Question

How do you integrate $\int {e^x}{e^x}$ using substitution?

Answer 1

Hint : In order to this question, to integrate the given expression by substitution by following the formula ${a^b}({a^c}) = {a^{b + c}}$ and then we will do further substitution for the given expression.

Complete step by step solution:
We will integrate the given expression by using the rule ${a^b}({a^c}) = {a^{b + c}}$ to rewrite the integral as-
$\because \int {e^x}{e^x}dx = \int {e^{2x}}dx$
Now substitute $u = 2x$
so, we do differentiation of the upper assumed equation:
$\begin{gathered} \Rightarrow \dfrac{{du}}{{dx}} = 2 \\\ \Rightarrow du = 2.dx \\\ \end{gathered}$
Since, $\int {e^u}du = {e^u}$ :
$\dfrac{1}{2}\int {e^u}du = \dfrac{1}{2}{e^u} = \dfrac{{{e^u}}}{2} = \dfrac{{{e^{2x}}}}{2} + C$
So, the correct answer is “ $\dfrac{{{e^{2x}}}}{2} + C$ ”.

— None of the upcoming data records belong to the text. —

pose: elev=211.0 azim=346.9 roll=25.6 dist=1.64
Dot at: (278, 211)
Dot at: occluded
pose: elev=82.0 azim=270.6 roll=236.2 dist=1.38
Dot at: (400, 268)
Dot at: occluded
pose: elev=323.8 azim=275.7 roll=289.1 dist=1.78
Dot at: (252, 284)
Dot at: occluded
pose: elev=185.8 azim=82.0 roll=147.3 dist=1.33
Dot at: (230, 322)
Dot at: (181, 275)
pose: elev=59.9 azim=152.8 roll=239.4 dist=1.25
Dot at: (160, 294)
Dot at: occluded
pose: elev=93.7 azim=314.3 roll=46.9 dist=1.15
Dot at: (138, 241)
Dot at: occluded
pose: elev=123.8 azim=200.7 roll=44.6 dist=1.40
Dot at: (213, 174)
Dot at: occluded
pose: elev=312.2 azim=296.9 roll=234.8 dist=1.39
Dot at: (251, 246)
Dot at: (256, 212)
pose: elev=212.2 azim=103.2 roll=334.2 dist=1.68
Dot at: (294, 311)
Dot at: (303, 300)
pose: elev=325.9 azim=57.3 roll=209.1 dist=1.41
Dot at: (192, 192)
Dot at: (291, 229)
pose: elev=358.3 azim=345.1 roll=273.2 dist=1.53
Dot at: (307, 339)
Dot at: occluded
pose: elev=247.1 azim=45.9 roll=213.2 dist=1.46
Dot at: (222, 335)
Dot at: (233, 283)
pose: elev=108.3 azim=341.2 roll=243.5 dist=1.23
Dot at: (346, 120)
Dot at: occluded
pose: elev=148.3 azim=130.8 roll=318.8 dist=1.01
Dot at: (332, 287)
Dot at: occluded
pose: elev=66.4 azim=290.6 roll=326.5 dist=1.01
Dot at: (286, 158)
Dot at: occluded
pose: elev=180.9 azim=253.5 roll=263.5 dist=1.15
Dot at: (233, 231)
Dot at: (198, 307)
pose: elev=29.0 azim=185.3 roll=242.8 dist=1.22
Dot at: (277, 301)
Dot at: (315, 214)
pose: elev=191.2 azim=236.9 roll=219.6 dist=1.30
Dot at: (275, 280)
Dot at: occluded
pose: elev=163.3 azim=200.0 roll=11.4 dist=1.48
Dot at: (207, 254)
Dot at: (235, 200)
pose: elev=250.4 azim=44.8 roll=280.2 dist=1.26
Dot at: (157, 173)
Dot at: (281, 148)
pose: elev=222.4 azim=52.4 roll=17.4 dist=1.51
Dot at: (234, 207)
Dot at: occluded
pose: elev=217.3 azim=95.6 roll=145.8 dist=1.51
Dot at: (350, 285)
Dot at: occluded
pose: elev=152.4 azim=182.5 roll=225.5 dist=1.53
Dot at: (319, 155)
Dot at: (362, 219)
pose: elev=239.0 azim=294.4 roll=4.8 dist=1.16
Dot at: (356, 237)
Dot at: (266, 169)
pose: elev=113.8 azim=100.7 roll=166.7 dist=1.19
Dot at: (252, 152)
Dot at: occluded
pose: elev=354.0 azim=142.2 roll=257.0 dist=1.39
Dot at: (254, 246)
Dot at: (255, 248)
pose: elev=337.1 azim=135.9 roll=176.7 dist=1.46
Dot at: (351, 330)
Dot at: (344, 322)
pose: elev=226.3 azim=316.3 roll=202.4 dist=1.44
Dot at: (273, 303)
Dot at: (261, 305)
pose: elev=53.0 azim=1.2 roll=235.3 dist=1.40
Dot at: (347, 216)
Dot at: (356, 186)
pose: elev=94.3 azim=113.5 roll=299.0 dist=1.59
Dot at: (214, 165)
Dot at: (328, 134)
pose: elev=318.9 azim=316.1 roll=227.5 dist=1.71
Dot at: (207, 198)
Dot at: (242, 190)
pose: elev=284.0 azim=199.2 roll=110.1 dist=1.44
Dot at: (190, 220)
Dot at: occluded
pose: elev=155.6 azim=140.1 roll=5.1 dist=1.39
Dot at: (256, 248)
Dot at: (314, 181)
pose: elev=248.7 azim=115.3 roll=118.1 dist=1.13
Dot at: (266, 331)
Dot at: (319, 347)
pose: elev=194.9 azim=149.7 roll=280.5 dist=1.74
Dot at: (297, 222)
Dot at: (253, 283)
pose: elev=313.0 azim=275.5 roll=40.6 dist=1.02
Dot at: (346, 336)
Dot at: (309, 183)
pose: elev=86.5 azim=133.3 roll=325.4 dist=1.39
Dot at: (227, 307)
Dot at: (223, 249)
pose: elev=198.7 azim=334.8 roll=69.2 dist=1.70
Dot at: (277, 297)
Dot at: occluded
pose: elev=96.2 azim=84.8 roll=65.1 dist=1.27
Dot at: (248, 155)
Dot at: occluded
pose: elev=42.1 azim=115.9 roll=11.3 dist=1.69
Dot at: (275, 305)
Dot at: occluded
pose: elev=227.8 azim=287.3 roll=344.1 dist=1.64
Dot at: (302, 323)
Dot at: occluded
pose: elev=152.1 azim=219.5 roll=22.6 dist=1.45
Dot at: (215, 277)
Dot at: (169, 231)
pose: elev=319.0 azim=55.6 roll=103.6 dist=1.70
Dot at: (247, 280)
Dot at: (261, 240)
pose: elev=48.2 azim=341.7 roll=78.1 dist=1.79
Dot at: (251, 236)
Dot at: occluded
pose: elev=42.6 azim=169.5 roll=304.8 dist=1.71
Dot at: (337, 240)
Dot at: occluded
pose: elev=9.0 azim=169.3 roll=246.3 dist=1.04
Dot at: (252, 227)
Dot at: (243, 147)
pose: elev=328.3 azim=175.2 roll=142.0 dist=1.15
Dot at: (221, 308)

Note : In calculus, integration by substitution, also known as u-substitution or change of variables, is a method for evaluating integrals and antiderivatives. It is the counterpart to the chain rule for differentiation, and can loosely be thought of as using the chain rule "backwards".